JOB ITEM:
Give the count of lines in the data that include the string "outTemp", with no added remarks.

Electronics engineering source data:
- - -
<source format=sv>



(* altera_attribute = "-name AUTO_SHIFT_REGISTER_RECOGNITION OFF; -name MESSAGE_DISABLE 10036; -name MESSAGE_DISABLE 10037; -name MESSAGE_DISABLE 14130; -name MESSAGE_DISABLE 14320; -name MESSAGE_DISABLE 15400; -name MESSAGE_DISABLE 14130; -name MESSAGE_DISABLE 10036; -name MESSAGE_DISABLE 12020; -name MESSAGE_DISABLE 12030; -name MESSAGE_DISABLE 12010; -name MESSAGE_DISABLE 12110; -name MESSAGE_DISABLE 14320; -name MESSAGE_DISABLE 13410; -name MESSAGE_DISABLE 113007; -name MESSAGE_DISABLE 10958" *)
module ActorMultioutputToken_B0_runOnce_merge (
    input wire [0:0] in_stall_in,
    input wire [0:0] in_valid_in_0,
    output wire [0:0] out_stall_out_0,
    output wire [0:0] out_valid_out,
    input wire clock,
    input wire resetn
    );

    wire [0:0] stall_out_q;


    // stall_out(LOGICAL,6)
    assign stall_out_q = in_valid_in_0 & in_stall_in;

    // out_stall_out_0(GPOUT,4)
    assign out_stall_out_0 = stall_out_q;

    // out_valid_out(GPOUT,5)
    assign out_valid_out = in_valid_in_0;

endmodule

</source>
- - -
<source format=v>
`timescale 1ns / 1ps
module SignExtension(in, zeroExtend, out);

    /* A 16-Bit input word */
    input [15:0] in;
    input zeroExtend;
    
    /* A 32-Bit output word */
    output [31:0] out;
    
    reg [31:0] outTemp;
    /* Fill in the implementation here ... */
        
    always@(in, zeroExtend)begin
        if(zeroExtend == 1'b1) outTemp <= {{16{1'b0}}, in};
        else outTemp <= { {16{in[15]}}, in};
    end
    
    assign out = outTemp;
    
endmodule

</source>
- - -
EXERCISE OUTPUT:
4